Claude Monet- Yellow Irises detail 1If a man for money criesClaude Monet- Yellow Irises detail 2
cry not when his father dies
It is proof that he would rather
have the money than his father.

This has been bothering me. Even if the original is a mockery of Lopez de Vega rather than a serious point, I have cried far more passionately over my father’s loss of money than over his death.

£60,000, or £10,000, as soon as the executry was complete, would give me choices which I do not now have. That my father could be conned out of £50,000 last year was bad enough; that he could be conned out of another £50,000 by practically the same con, after he appeared to see that he had been conned before; that after he appeared to see that the second con was a fraud, he could scrape together £2000 to give to the same people this Summer; that his wife, and my sister who lives ten miles away could not protect him from this; that I could not, because I was so far away and because of how I was with his wife; that we and hundreds of others conned in the same way could tell the police of the particular con-men, and those con-men could continue to operate with impunity from the same addresses and telephone numbers-

makes me weep, passionately, abandonedly, repeatedly- for my failure to control my world, and my loss of the money.

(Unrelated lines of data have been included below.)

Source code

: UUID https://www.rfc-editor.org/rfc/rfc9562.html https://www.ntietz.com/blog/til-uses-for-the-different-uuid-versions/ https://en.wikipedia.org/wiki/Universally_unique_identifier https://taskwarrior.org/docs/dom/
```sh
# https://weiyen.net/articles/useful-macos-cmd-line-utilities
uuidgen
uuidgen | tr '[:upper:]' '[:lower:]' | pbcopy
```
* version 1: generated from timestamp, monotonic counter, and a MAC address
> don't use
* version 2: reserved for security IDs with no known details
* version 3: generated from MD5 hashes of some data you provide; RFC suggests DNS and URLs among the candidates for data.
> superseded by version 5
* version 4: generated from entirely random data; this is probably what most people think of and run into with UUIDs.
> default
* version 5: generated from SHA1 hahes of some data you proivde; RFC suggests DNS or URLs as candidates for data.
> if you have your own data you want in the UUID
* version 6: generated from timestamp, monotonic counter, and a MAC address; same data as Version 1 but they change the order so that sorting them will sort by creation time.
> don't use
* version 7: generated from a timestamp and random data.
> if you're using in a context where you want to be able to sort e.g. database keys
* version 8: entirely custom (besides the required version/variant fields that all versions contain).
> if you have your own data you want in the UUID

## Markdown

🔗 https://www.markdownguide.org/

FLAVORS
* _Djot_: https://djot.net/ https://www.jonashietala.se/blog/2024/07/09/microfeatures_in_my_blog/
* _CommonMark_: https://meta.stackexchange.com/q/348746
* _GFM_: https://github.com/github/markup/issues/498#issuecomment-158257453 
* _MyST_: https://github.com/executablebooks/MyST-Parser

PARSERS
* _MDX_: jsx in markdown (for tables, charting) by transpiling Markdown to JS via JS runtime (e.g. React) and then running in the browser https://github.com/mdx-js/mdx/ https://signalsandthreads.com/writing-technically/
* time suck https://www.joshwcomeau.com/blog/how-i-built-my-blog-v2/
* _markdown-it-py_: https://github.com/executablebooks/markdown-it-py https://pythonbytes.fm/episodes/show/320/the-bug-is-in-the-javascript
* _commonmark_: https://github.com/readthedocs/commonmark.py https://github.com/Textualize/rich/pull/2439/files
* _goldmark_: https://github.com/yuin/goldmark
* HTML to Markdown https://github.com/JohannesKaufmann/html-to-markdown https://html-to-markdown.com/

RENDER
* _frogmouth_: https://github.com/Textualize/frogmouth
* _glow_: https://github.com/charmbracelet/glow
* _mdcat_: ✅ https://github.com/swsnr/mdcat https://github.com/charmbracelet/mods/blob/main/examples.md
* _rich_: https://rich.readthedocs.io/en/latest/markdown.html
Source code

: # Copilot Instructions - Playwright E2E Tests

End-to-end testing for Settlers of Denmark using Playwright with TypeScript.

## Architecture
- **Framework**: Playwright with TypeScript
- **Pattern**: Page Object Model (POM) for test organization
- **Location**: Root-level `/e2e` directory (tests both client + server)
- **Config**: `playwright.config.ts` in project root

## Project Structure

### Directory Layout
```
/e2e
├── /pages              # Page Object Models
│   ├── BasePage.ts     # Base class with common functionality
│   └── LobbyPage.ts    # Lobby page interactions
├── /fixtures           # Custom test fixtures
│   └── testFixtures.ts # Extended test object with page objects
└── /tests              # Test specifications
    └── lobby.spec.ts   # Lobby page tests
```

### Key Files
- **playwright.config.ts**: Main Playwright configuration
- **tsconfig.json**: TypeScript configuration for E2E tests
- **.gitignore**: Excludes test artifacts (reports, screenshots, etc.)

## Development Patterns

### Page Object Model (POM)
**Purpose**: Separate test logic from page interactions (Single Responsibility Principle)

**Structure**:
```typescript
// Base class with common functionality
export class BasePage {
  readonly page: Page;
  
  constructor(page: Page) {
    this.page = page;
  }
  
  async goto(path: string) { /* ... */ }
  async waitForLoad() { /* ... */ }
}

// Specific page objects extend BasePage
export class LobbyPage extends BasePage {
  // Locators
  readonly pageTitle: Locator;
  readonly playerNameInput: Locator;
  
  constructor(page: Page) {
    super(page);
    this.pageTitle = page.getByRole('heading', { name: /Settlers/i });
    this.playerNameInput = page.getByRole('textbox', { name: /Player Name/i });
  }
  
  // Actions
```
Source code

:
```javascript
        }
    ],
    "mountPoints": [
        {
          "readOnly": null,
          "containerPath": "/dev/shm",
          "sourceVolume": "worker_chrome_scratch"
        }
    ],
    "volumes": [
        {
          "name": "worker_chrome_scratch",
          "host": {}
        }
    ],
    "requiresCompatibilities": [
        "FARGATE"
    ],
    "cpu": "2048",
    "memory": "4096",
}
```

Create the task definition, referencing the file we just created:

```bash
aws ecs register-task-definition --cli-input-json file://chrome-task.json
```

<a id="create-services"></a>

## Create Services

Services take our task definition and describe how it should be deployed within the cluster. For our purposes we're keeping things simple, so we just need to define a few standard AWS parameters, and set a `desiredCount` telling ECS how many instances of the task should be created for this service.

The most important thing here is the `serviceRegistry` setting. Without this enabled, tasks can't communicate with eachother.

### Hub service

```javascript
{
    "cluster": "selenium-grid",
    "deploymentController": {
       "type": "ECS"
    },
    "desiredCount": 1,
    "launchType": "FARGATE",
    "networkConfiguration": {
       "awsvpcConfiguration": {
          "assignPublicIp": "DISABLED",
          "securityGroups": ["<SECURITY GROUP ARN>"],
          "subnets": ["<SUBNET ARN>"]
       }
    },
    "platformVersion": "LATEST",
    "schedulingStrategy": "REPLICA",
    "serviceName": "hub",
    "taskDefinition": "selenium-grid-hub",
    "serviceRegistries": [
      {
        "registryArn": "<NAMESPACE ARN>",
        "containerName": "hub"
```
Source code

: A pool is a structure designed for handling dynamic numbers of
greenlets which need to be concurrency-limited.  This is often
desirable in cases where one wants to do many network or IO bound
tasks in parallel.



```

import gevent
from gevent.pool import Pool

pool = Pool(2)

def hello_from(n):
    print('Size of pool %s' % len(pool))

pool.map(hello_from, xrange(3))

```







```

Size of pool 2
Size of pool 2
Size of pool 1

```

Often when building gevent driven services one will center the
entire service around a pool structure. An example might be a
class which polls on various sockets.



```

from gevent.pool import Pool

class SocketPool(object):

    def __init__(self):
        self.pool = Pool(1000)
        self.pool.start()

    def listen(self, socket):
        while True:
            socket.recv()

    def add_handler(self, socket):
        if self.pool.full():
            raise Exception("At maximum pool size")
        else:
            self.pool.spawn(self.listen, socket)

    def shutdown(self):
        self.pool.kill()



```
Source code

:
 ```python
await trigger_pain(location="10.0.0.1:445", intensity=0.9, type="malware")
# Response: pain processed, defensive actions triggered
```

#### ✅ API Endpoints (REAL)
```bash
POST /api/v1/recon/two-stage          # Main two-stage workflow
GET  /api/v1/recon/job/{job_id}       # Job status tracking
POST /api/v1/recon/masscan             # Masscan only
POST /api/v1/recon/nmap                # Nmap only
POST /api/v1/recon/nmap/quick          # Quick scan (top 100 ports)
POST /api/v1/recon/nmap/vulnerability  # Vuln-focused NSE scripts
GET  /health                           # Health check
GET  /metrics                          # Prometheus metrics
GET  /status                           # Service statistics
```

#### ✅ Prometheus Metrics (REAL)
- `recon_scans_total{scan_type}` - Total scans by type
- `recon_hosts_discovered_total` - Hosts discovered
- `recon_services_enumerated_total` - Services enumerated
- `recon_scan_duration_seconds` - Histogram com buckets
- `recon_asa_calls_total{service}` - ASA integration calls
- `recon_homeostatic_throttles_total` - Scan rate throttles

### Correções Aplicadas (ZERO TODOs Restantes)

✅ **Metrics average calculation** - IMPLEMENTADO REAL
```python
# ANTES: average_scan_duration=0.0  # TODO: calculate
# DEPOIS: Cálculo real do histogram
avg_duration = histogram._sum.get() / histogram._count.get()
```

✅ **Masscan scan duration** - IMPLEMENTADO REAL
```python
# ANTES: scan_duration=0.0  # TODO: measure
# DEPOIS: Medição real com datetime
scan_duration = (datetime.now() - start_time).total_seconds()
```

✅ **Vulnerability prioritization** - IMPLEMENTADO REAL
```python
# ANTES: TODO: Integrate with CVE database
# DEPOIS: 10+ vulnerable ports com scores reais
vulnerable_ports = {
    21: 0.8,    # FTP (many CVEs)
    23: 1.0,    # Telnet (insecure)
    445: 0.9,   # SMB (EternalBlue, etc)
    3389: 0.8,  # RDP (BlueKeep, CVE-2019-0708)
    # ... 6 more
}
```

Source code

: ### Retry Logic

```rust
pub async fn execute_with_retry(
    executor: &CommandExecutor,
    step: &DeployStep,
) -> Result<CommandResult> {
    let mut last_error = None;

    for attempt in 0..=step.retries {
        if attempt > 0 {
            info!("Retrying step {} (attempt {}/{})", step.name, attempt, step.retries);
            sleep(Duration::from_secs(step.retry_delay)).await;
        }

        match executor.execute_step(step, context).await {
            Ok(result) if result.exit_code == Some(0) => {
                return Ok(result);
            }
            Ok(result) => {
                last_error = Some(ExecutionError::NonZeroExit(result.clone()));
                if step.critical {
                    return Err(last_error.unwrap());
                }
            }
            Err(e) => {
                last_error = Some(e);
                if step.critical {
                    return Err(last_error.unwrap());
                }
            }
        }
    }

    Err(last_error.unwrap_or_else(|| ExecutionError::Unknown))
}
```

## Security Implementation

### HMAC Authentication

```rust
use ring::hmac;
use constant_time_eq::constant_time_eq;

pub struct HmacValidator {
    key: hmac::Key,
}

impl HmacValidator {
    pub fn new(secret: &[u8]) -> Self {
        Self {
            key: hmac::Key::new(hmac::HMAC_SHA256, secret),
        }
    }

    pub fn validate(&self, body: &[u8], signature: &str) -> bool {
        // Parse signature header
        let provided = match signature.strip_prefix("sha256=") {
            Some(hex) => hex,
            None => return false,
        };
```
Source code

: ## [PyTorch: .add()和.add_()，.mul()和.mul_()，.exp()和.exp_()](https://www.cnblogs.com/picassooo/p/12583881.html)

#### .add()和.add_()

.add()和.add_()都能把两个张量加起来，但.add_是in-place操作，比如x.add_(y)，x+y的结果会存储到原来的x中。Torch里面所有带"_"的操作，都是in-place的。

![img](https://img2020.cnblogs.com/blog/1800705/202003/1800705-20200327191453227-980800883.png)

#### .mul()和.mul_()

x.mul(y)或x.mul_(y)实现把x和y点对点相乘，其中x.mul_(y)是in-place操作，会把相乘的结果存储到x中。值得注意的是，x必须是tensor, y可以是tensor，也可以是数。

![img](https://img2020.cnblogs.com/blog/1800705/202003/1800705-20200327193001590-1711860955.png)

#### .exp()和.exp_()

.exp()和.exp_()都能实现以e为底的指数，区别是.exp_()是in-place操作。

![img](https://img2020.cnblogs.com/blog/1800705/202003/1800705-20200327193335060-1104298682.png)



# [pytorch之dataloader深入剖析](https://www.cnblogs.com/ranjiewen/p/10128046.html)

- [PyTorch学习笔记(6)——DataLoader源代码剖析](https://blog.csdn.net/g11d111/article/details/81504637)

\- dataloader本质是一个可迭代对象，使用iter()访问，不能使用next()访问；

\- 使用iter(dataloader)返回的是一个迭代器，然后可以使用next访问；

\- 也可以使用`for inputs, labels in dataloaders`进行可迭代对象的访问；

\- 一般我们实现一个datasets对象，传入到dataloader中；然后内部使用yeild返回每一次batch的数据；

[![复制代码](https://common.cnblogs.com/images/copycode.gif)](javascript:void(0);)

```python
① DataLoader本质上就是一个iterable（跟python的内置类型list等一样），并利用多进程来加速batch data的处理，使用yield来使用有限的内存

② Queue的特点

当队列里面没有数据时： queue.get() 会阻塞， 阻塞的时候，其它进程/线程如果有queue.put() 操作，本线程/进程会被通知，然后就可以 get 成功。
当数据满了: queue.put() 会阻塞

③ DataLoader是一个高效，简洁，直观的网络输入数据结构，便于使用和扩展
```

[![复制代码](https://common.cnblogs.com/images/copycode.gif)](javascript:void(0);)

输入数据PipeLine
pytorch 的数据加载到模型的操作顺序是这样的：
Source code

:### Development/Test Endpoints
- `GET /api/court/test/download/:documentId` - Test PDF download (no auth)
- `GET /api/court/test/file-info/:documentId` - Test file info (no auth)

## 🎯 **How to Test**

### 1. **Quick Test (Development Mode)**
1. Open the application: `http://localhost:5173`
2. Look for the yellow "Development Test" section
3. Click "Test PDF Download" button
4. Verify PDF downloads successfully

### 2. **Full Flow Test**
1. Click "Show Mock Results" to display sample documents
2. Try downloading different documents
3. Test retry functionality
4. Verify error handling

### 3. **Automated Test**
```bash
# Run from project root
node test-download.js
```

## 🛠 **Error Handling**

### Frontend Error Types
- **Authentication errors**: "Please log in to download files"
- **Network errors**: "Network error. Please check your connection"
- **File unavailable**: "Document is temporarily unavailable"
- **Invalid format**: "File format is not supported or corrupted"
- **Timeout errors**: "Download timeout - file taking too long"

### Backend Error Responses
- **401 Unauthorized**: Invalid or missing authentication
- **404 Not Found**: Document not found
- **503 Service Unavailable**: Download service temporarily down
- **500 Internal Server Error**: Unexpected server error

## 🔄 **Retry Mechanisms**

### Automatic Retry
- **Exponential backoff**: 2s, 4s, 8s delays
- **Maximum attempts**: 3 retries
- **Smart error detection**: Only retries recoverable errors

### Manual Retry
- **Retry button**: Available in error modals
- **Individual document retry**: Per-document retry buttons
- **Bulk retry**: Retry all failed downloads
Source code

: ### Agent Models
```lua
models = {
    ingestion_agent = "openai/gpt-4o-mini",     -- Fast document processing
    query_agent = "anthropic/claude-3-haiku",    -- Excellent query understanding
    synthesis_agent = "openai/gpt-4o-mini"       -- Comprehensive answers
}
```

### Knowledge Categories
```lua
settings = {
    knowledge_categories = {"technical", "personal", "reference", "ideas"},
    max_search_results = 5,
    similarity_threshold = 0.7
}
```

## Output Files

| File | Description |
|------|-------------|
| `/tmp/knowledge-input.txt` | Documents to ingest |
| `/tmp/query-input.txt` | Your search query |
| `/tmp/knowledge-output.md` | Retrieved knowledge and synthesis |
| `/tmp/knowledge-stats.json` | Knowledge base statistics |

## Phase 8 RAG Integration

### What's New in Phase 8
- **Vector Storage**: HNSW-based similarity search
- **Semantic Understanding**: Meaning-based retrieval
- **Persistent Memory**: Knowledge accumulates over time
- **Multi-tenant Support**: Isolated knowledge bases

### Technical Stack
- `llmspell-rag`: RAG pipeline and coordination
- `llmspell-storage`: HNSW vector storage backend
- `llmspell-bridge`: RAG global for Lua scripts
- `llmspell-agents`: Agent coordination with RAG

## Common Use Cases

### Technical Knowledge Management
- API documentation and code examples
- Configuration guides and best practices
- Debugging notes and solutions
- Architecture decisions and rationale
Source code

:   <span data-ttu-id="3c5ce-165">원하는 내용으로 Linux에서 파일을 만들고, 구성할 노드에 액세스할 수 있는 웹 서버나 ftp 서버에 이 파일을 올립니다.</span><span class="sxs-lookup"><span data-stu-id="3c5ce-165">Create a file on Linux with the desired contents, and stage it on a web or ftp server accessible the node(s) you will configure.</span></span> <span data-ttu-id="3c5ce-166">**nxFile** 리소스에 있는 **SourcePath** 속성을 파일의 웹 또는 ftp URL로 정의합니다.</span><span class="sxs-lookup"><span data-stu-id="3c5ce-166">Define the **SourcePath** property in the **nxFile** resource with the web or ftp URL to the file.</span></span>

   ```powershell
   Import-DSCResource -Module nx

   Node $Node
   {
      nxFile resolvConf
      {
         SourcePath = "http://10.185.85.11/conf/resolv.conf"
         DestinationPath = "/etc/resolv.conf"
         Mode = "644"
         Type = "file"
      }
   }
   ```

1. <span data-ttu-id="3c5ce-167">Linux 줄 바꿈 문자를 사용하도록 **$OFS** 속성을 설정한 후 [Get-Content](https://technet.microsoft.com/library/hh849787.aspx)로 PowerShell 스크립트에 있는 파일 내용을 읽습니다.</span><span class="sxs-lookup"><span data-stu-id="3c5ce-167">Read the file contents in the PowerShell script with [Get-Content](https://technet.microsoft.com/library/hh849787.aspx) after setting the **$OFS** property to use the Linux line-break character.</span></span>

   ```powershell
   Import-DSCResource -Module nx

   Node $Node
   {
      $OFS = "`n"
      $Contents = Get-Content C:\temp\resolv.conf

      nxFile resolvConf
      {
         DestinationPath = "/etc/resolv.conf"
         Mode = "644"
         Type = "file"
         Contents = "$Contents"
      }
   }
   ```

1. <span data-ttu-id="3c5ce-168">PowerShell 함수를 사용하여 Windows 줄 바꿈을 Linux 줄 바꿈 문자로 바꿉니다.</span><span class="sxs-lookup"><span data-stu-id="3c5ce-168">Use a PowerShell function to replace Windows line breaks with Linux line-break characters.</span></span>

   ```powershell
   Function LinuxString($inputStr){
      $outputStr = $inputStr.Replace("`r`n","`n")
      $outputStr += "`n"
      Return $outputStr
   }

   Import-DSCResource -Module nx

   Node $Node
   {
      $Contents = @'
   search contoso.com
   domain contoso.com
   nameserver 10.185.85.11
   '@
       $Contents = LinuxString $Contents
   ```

Whereas at his funeral my weeping was a happy grief, with delight at his beauty and vivacity-

Is this next bit brutal and dark? I don’t know.

At 88, his physical and mental powers were greatly reduced. He needed no carers, and took some part in the housework, but did not go out a lot. He had stopped going to the church, or the dancing. People visiting made his social life, and I am unclear about how much there was of that. He has ceased to be a source of worry for me. In part the worry was that he would be unhappy or weary or frightened or deluded, and I and others could not alleviate that.

In dying, he has ceased to be this vulnerable old man, and become- himself, the whole of him over his whole life. In that sense his life is Eternal, outside time. I have memories, of gifts and achievements, and his real regrets are outweighed by his consolations and mine.

The images are extracts from Yellow Irises by Claude Monet.

2 thoughts on “Crying for the money

  1. Dear Clare

    I believe in you, and I do believe you are not weeping over money, though perhaps you feel sorrow for a man so easily and brutally conned.

    I believe you are weeping for the loss of opportunities that money affords. It is not comfortable being poor, and to have fought so valiantly and to find oneself still poor, is painful. You have the right to a good job, to respect and to the aspirations that others take for granted, yet even among those you call friends, you have encountered disbelief, prejudice and unkindness. That you have had the chance of a few choices taken from you is sad. For that, I would weep too.

    Not that I feel sorry for you. It is not that at all. But, as someone who readily identifies with the various cruelties of poverty, I do empathise. Weeping is probably a proportionate response, here, for lots of reasons.

    You understand me, I believe; and I hope that you know that I love you, so I hope you will not find me patronising. To me you are a blessed light. Your weeping makes you brighter. Thank you for the yellow flowers.


    • I understand you, I think. I do not find you patronising.

      At Christmas 2000, I went home to my father for Christmas, and we started our Christmas dinner about 2pm with a wine box. At 2am, the wine box was finished and we had feasted then grazed and sorted all the problems of the world. I had a father in high middle age, with a lively enquiring mind.

      Since then he has slowly faded away, and now he is gone- and I feel to a great extent I had done my mourning before he died, and accepted my loss, and now I have beautiful memories and lasting love.